Begin PASSAGE GIVEN

INDEPENDENT CONSERVATIVE VOICE OF UPSTATE SOUTH CAROLINA

First Published in 1994

INDEPENDENT CONSERVATIVE VOICE OF
UPSTATE SOUTH CAROLINA

Author Arthur Thompson

“A conspiracy is nothing but a secret agreement of a number of men for the pursuance of policies which they dare not admit in public.” - Mark Twain

“But ‘tis strange, and often times, to win us our harm, the instruments of darkness tell us truths, win us with honest trifles, to betray us in deepest consequence.”

William Shakespeare, “Macbeth”, Act 1, Scene 3 (First performed in 1606).

(Or, in modern English, the agents of evil often tell us part of the truth in order to lead us to our destruction.  They earn our trust by telling us the truth about “little” things, but then they betray us when it will damage us the most.)

This is a long review, but it’s a long book!  Stay with me.

Modern history, particularly the true history of the early years of our American constitutional republic, is replete with examples of political scalawags and devious despisers of the constitutional system our Founding Generation bequeathed to us, who attacked that very system and did lasting damage, often assuring their followers, and the gullible among the American people, that what they proposed to do—or had already done--was beneficial—or would be--to the liberty and security of the nation. (Aaron Burr stands out in my mind as one of these ‘devious despisers’, and he wasn’t alone by a long shot).  What the book I’m about to review so starkly reveals is that it is nothing short of a miracle from our Heavenly Father that the United States survived the 19th century with its system of Constitutional Republicanism, or Federalism, even partially intact.  Unfortunately, during the last half of that 19th century and into the first half of the 20th century, the system of Federalism as envisioned by our Founders and adopted by them and by our first 13 states, did NOT survive intact the onslaughts of the supporters of globalism and collectivism—i.e. the governmental system we use today is NOT the original governmental system set up by those Founders.

End PASSAGE GIVEN

WORK REQUIRED: Reproduce the entire review excerpt above, word for word, with nothing left out or altered. The listing that comes next is separate material and has no connection to the review excerpt.

Begin SOURCE MATERIAL

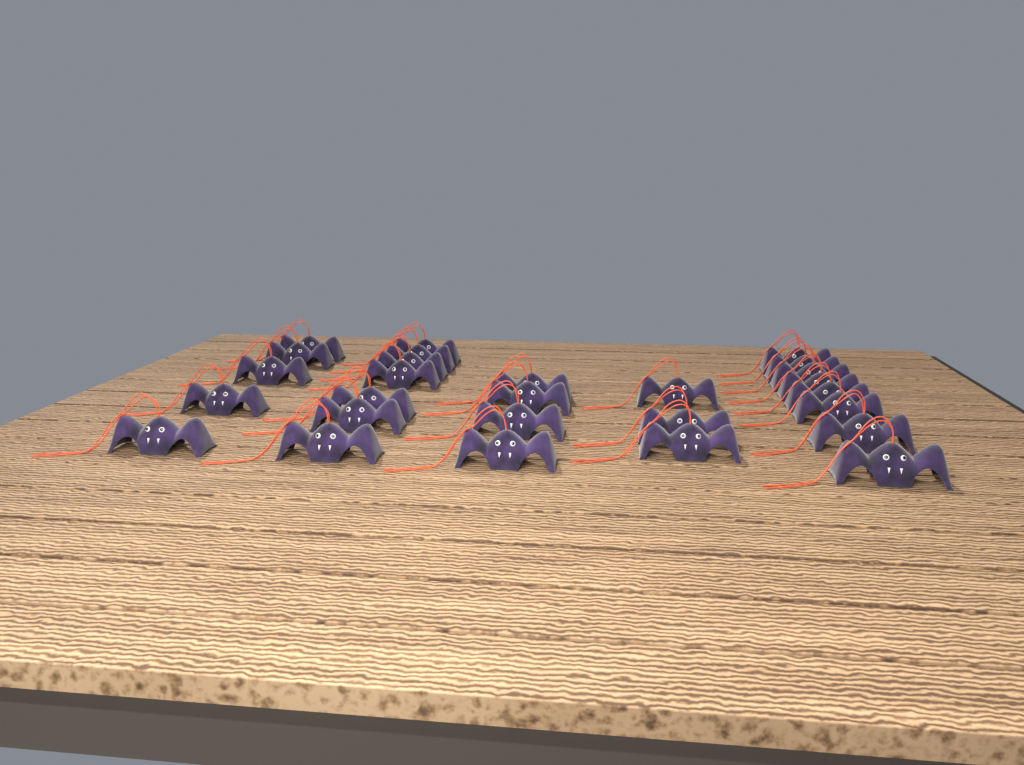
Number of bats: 27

End SOURCE MATERIAL

CORRECT OUTPUT:
INDEPENDENT CONSERVATIVE VOICE OF UPSTATE SOUTH CAROLINA

First Published in 1994

INDEPENDENT CONSERVATIVE VOICE OF
UPSTATE SOUTH CAROLINA

Author Arthur Thompson

“A conspiracy is nothing but a secret agreement of a number of men for the pursuance of policies which they dare not admit in public.” - Mark Twain

“But ‘tis strange, and often times, to win us our harm, the instruments of darkness tell us truths, win us with honest trifles, to betray us in deepest consequence.”

William Shakespeare, “Macbeth”, Act 1, Scene 3 (First performed in 1606).

(Or, in modern English, the agents of evil often tell us part of the truth in order to lead us to our destruction.  They earn our trust by telling us the truth about “little” things, but then they betray us when it will damage us the most.)

This is a long review, but it’s a long book!  Stay with me.

Modern history, particularly the true history of the early years of our American constitutional republic, is replete with examples of political scalawags and devious despisers of the constitutional system our Founding Generation bequeathed to us, who attacked that very system and did lasting damage, often assuring their followers, and the gullible among the American people, that what they proposed to do—or had already done--was beneficial—or would be--to the liberty and security of the nation. (Aaron Burr stands out in my mind as one of these ‘devious despisers’, and he wasn’t alone by a long shot).  What the book I’m about to review so starkly reveals is that it is nothing short of a miracle from our Heavenly Father that the United States survived the 19th century with its system of Constitutional Republicanism, or Federalism, even partially intact.  Unfortunately, during the last half of that 19th century and into the first half of the 20th century, the system of Federalism as envisioned by our Founders and adopted by them and by our first 13 states, did NOT survive intact the onslaughts of the supporters of globalism and collectivism—i.e. the governmental system we use today is NOT the original governmental system set up by those Founders.